Questões propostas:
• A. Responda às questões seguintes com base no texto sobre o job shadowing de professores do Oeste:
(i) Em que cidade esteve Susana Frutuoso?
(ii) Até que idade é obrigatório o ensino em Espanha e em Itália, segundo a lista de diferenças?
(iii) Segundo Deolinda Silva, o que faz a modalidade da OesteCIM?
• B. Retome o texto sobre o job shadowing de professores do Oeste a partir do ponto em que termina.

Texto citado:
===============

“Os professores precisam de tempo e este projeto é uma lufada de ar fresco”

Foram três dos vinte e cinco professores do Oeste que participaram, durante o ano letivo 2024/25, no programa Job Shadowing ao abrigo do projeto de mobilidade internacional do programa Erasmus+, sob a coordenação da OesteCIM, em parceria com a entidade acolhedora Humacapiact. Susana Frutuoso esteve em Turim, Itália (10 a 16 novembro), Tathiana Germano foi a Sevilha, Espanha (24 a 30 de novembro) e Deolinda Silva experimentou Rovigo, Itália (26 de janeiro a 1 de fevereiro). Em conversa com a OesteCIM, partilharam os conhecimentos que adquiriram nos países e regiões em causa e apontaram as diferenças relativamente ao sistema de ensino português, tais como:
- Ensino obrigatório em Espanha e Itália até aos 16 anos
- Escola portuguesa tem um papel social que em Itália só ocorre no ensino privado
- Tempo de sala em Itália é menor, mas muito bem aproveitado
- Educação especial integrada em Itália, não é feita à parte
- Forte descentralização e autonomia das escolas
- 5.º e 6.º ano é feito em monodocência em Espanha
- Ensino profissional tem um peso grande
- Professores e alunos têm menor carga horária
- Professores portugueses investem mais em formação
Uma entrevista reveladora.
O programa correspondeu às expectativas?
Tathiana Germano: “Não é a mesma coisa comer tapas e ir aprender nas escolas espanholas. Efetivamente isso foi superado, até pela descoberta de novas aprendizagens que não contava ter, nomeadamente as aprendizagens sobre o nosso próprio sistema de ensino e todas as reflexões que podem surgir quando conhecemos uma realidade diferente da nossa.”
Deolinda Silva: “Confirmaram-se as expectativas positivas. Este modelo, que para algumas pessoas não é confortável porque há pessoas que gostam de fazer Erasmus só com pessoas que conhecem, é brilhante. Esta modalidade da OesteCIM coloca as pessoas de diferentes escolas a dialogar e a refletir sobre as suas práticas à luz daquilo que estamos a ver.”

===============

Informação registada:
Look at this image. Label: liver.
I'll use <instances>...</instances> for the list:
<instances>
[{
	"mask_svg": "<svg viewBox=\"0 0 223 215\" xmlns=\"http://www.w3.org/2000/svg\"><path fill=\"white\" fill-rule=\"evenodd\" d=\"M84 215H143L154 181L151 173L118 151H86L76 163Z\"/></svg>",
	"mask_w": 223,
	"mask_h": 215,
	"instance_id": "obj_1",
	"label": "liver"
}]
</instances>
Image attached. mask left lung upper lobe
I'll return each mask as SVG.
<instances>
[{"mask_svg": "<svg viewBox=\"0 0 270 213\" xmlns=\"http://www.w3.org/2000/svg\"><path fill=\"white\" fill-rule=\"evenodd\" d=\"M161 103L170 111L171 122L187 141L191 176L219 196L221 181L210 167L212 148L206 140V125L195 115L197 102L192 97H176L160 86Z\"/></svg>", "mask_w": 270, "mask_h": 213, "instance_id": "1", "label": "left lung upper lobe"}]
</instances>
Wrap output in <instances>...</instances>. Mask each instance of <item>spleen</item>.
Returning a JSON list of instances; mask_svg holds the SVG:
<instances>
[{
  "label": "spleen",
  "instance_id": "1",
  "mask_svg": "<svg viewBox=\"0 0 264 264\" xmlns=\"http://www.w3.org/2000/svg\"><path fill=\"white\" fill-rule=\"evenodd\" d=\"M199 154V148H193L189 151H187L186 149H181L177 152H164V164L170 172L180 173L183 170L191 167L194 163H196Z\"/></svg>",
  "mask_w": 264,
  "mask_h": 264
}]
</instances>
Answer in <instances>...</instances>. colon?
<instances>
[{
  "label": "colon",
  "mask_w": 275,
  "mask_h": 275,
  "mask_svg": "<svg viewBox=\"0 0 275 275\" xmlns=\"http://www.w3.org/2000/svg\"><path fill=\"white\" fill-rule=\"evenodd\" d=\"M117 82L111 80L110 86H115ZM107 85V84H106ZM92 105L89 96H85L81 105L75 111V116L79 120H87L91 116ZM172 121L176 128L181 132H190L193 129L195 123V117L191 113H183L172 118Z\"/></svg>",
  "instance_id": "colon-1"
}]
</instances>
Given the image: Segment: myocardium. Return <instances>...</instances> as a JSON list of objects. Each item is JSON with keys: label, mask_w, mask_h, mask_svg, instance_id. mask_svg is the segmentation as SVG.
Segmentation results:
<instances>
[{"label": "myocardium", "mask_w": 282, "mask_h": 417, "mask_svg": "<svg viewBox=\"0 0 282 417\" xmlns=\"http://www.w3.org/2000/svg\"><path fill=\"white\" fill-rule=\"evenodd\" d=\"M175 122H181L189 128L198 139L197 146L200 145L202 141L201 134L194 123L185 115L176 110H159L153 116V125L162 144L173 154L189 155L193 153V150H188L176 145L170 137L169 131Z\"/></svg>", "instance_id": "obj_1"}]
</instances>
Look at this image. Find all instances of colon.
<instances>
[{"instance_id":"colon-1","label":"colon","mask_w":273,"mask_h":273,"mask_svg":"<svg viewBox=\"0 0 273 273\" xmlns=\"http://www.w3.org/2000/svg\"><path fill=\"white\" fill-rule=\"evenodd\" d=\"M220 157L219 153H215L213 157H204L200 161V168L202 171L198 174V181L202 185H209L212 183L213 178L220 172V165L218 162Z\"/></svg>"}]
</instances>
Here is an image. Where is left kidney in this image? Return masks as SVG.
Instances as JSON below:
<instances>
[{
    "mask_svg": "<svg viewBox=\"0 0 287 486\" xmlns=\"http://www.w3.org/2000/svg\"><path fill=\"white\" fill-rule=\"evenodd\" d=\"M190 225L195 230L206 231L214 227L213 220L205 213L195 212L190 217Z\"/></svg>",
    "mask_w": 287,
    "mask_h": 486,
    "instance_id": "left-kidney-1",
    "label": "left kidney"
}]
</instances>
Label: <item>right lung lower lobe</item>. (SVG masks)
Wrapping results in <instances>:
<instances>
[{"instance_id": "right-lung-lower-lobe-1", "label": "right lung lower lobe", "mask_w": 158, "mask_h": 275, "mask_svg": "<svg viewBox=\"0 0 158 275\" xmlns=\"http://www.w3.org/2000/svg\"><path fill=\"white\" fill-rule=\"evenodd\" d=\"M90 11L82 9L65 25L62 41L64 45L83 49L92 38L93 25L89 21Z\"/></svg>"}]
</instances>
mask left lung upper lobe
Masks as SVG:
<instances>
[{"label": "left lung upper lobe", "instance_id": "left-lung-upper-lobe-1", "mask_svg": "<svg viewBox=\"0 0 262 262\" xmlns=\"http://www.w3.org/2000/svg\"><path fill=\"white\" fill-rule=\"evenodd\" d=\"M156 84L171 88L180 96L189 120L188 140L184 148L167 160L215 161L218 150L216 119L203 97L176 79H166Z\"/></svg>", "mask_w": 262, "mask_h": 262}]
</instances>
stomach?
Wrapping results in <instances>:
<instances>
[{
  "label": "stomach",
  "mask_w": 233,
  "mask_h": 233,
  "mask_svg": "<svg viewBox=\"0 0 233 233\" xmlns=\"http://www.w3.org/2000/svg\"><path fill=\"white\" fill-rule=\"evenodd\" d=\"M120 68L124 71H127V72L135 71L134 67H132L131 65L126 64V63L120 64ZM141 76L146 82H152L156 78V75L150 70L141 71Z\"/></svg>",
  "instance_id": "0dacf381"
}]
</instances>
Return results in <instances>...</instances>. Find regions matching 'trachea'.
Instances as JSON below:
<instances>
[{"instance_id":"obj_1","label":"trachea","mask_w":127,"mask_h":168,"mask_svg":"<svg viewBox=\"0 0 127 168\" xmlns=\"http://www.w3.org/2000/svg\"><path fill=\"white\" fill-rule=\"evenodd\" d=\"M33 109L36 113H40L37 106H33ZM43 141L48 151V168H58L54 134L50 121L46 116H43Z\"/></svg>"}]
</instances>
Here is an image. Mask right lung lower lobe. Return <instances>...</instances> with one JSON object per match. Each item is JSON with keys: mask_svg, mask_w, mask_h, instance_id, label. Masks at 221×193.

===============

Respostas às tarefas:
• A.
(i) Em Turim, Itália.
(ii) Até aos 16 anos.
(iii) Coloca as pessoas de diferentes escolas a dialogar e a refletir sobre as suas práticas à luz daquilo que estão a ver.

• B.
Susana Frutuoso: “Fui com o objetivo de recolher o máximo de ideias possível, mas acabei por conseguir estabelecer contactos com professores italianos e escolas. Fiquei muito surpreendida em particular com a questão da autonomia curricular que é algo que me interessa muito, e foi uma experiência muito motivadora a nível pessoal e a nível profissional. Já há aqui alguma coisa a crescer fruto desta mobilidade.”
Quais as maiores diferenças que sentiram face ao sistema de ensino português?
Deolinda Silva: “Desde logo a idade do ensino obrigatório (até aos 16 anos) relativamente à Itália. Também a estrutura do horário, a organização do horário e da componente letiva. Depois, o papel da escola, porque as escolas que visitámos não têm, por exemplo, o almoço como uma oferta obrigatória. O papel social que a escola portuguesa assume não é equivalente à Itália, esse papel ocorre mais no ensino privado, no ensino particular.
Mas uma das questões mais significativas tem a ver com a organização do horário, com a componente letiva, como ela é assumida, a ocupação plena do horário, ou seja, a substituição obrigatória dos professores que se ausentam de forma planeada ou não prevista.
Outro aspeto marcante é a componente da regulação e da autorregulação comportamental. A indisciplina não era visível nem perturbadora do tempo das aprendizagens, ou seja, o tempo de sala de aula é menor, mas paralelamente verificava-se que a atitude dos alunos dentro da sala de aula era de tal forma adequada, com um comportamento e uma regulação muito significativo, parecia que o tempo era, de facto, muito bem aproveitado.
A questão da escola inclusiva também foi marcante: foi possível compreender que os professores de educação especial estavam dentro da sala de aula de forma muito discreta, a educação especial não era feita em espaços à parte, a questão da escola inclusiva também tem ali um modelo muito específico.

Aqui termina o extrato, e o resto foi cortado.